**KUTIPAN BERITA**
========================================================================

Batam (ANTARA News) - Dewan Pers dapat membuat pedoman bagi media massa nasional agar menggunakan sebutan Tionghoa daripada Cina/China bagi WNI asal suku Tionghoa yang merupakan bagian dari bangsa Indonesia. Namun, untuk itu perlu ada masukan atau usul dari pihak-pihak yang terkait, kata anggota Dewan Pers Wikrama Iryans Abidin dalam Lokakarya Etika dan Perlindungan Pers yang diselenggarakan Dewan Pers bersama Friedrich-Ebert-Stiftung, di Batam, Kamis. Ia sendiri menganjurkan pers nasional menggunakan sebutan Tionghoa karena lebih bijak dan bagi kebanyakan orang Tionghoa, tidak menyakitkan. Harian Merdeka dan Majalah Sinar konsisten menggunakan istilah Tionghoa. Setelah Reformasi 1998 sampai sekarang semakin banyak media yang memakai istilah Tionghoa, namun tak sedikit pula yang masih memakai sebutan Cina atau China. Wikrama, mantan Pemimpin Umum Majalah Sinar dan sekarang berprofesi sebagai notaris menyatakan, kliennya dari kaum Tionghoa pada umumnya merasa lebih bisa menerima disebut Tionghoa. Dalam lokakarya tersebut, Sekretaris Eksekutif Dewan Pers Lukas Luwarso mengatakan Dewan Pers belum membuat pedoman atau peraturan untuk media mengenai penyebutan yang tepat apakah Cina, China atau Tionghoa Seperti yang berlaku di Amerika Serikat, Dewan Pers menyerahkan pemilihan istilah seperti itu kepada masing-masing media, katanya. Nara sumber lain, Wakil Ketua Komisi Penyiaran Indonesia Daerah Kepulauan Riau Lisya Anggraini berpendapat, penyebutan China dalam konteks warga salah suku di Indonesia tidak lagi layak dipakai media massa. Ia mengatakan penggunaan istilah Cina/China untuk warga suku Tionghoa semestinya sudah dihapus dari media setelah terbit Undang-undang No 29/1999 tentang Pengesahan Konvensi Internasional tentang Penghapusan Segala Bentuk Diskriminasi Rasial 1965. Cina sebagai istilah lebih merujuk pada suatu bangsa (China), sedangkan orang Tionghoa di Indonesia merupakan salah satu dari beragam suku dari bangsa Indonesia, katanya.(*)

========================================================================

**DATA TERSEDIA**
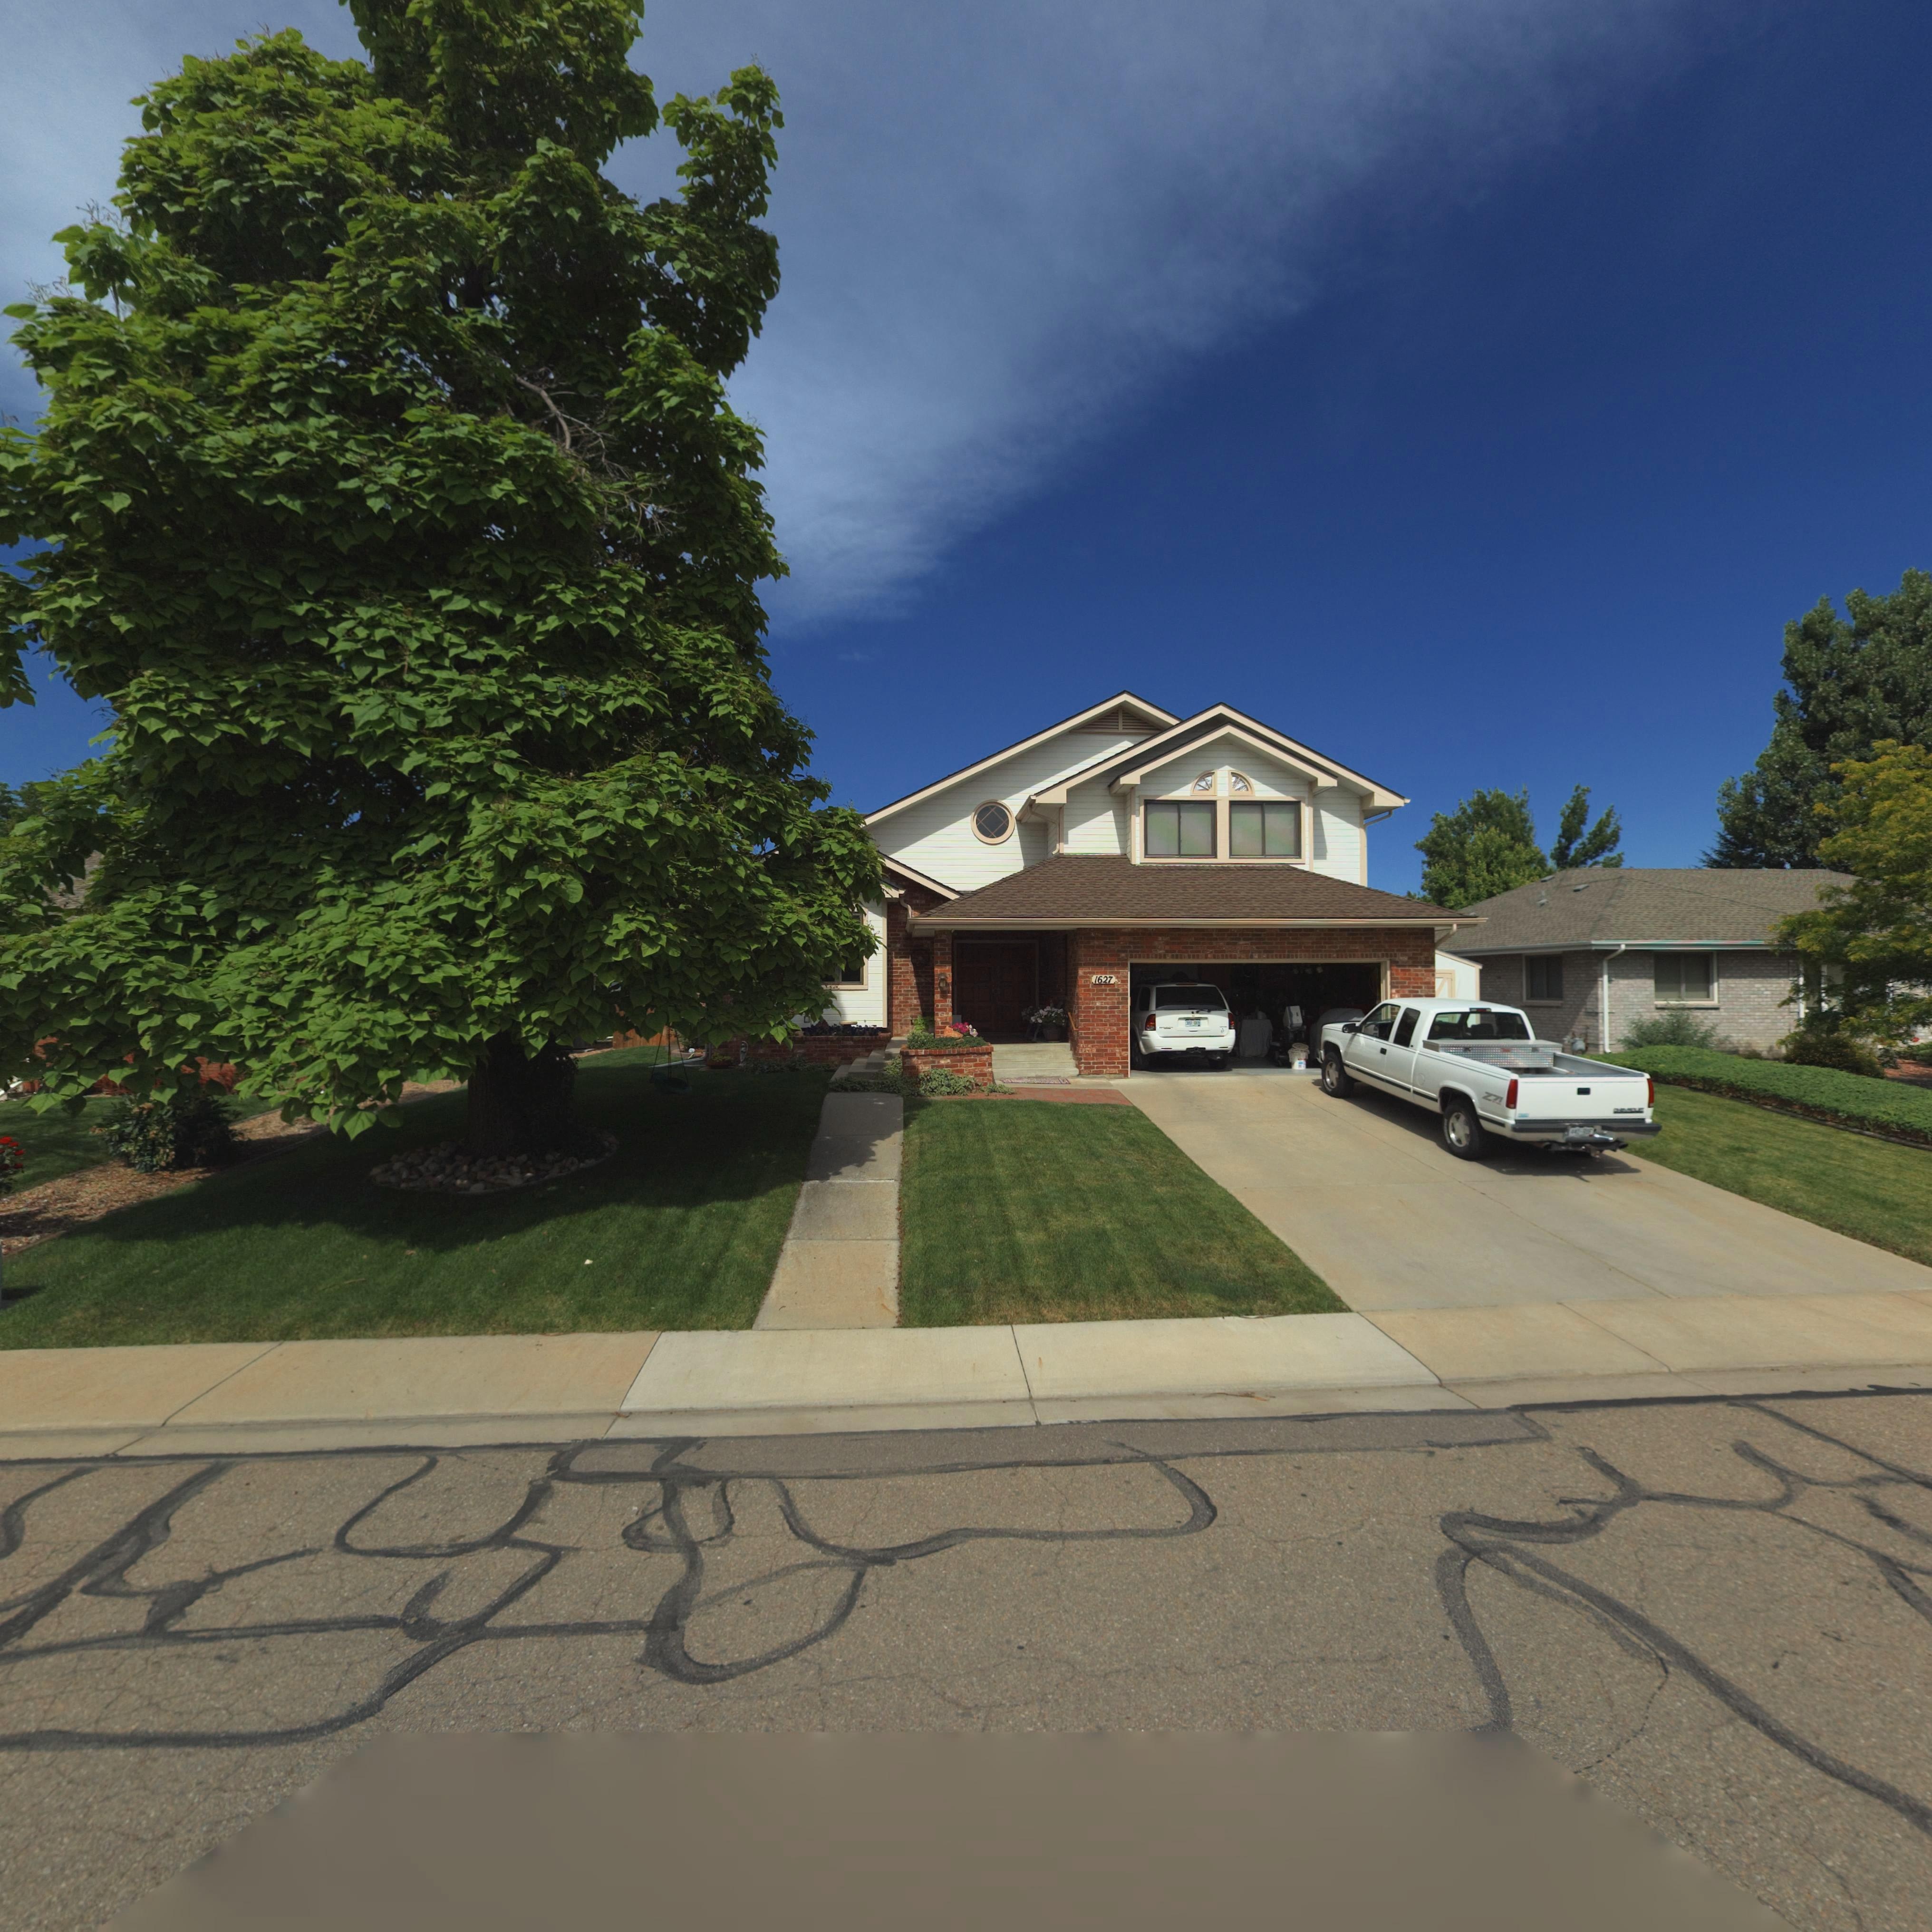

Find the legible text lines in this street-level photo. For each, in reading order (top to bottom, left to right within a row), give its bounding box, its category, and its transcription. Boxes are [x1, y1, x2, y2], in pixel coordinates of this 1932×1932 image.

[1093, 976, 1113, 984] StreetNumber: 1627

========================================================================

**DAFTAR TUGAS**
(1) Menurut kutipan berita, dengan pihak mana Dewan Pers menyelenggarakan Lokakarya Etika dan Perlindungan Pers di Batam?
(2) Tuliskan nama semua orang yang disebut dalam kutipan berita.
Data tersebut tidak diperlukan untuk mengerjakan tugas apa pun di sini.

**JAWABAN BERURUTAN**
(1) Friedrich-Ebert-Stiftung.

(2) Wikrama Iryans Abidin, Lukas Luwarso, Lisya Anggraini